== Supplied entries

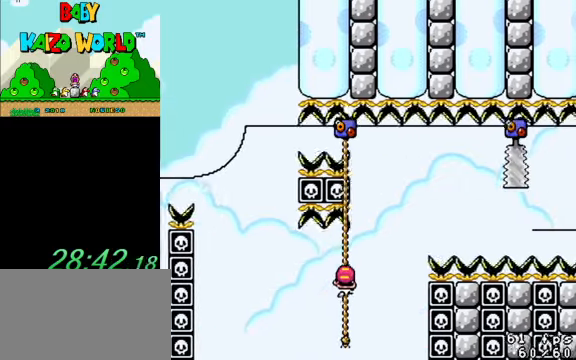
Gameplay with keyboard; each line is a JSON object with the keys held at the frame after it. "events" lists presses ("down") and releases ("up") of "a", "c", "ctrl", "d", "down", "left", "return", "right", "s", "shift", "up", "w", "x" and "y" between this image and that frame as [ms after this image, input, new state], when the widget could be followed in between. No other keys are recorded. Mouse input is not recorded.
{"keys": ["up", "y"], "events": [[33, "up", "up"], [200, "up", "down"]]}
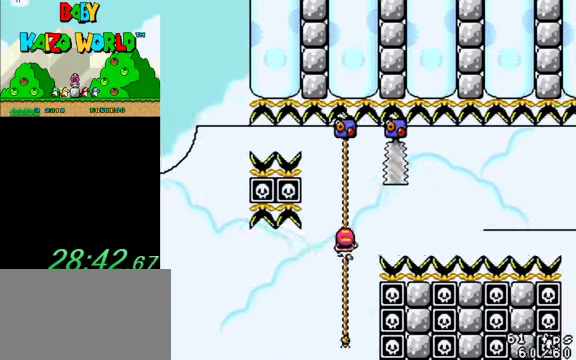
{"keys": ["up", "y"], "events": [[133, "up", "up"], [333, "up", "down"]]}
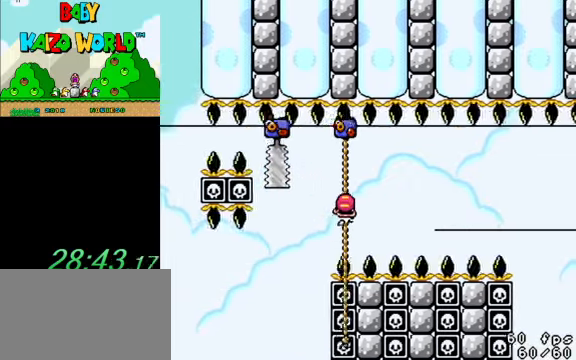
{"keys": ["up", "y"], "events": []}
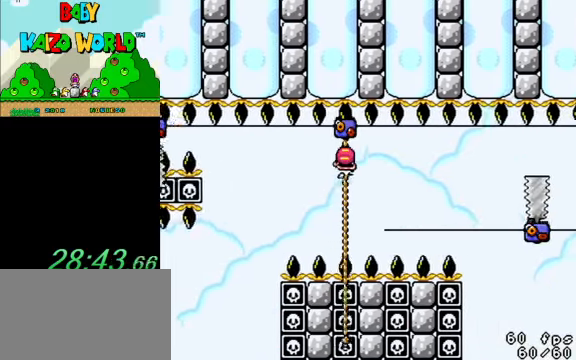
{"keys": ["y"], "events": [[200, "up", "up"]]}
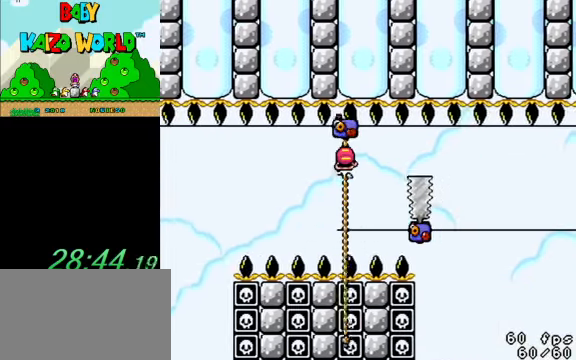
{"keys": ["down", "y"], "events": [[500, "down", "down"]]}
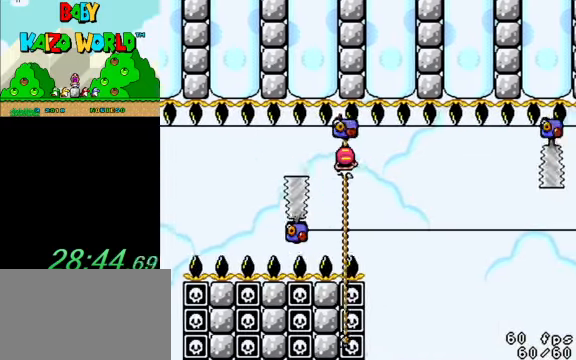
{"keys": ["down", "y"], "events": [[367, "right", "down"], [433, "right", "up"]]}
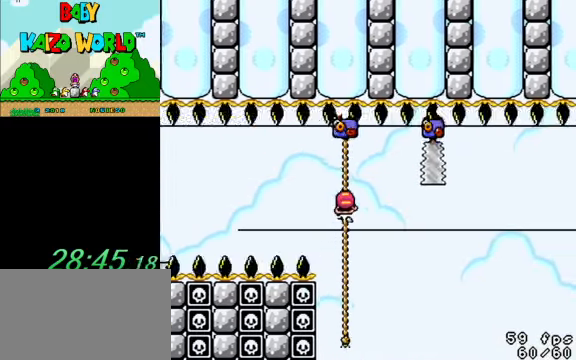
{"keys": ["down", "y"], "events": []}
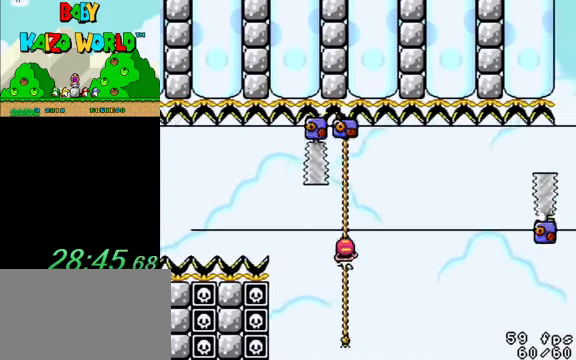
{"keys": ["down", "y"], "events": [[67, "down", "up"], [200, "down", "down"]]}
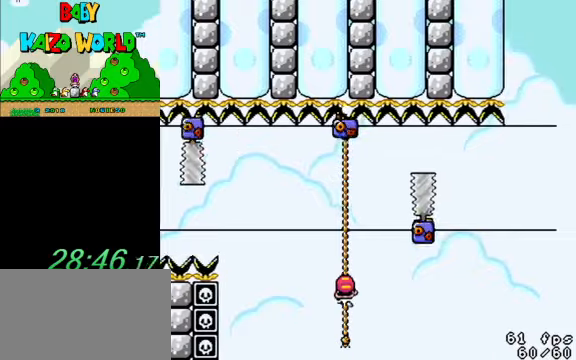
{"keys": ["up", "y"], "events": [[100, "down", "up"], [233, "up", "down"], [400, "up", "up"], [500, "up", "down"]]}
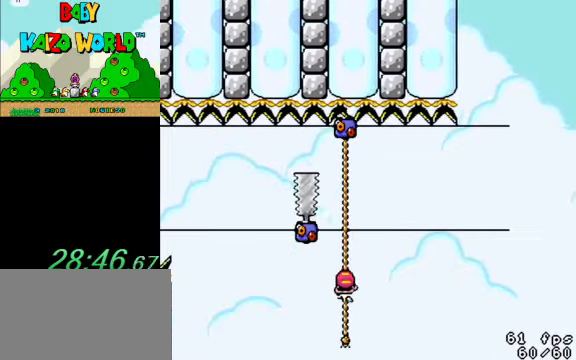
{"keys": ["up", "y"], "events": []}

====

Your goal: Would you transcribe the whole listing above exactly? The pictures should not be included.

Response for this exercise:
Gameplay with keyboard; each line is a JSON object with the keys held at the frame after it. "events" lists presses ("down") and releases ("up") of "a", "c", "ctrl", "d", "down", "left", "return", "right", "s", "shift", "up", "w", "x" and "y" between this image and that frame as [ms after this image, input, new state], when the widget could be followed in between. No other keys are recorded. Mouse input is not recorded.
{"keys": ["up", "y"], "events": [[33, "up", "up"], [200, "up", "down"]]}
{"keys": ["up", "y"], "events": [[133, "up", "up"], [333, "up", "down"]]}
{"keys": ["up", "y"], "events": []}
{"keys": ["y"], "events": [[200, "up", "up"]]}
{"keys": ["down", "y"], "events": [[500, "down", "down"]]}
{"keys": ["down", "y"], "events": [[367, "right", "down"], [433, "right", "up"]]}
{"keys": ["down", "y"], "events": []}
{"keys": ["down", "y"], "events": [[67, "down", "up"], [200, "down", "down"]]}
{"keys": ["up", "y"], "events": [[100, "down", "up"], [233, "up", "down"], [400, "up", "up"], [500, "up", "down"]]}
{"keys": ["up", "y"], "events": []}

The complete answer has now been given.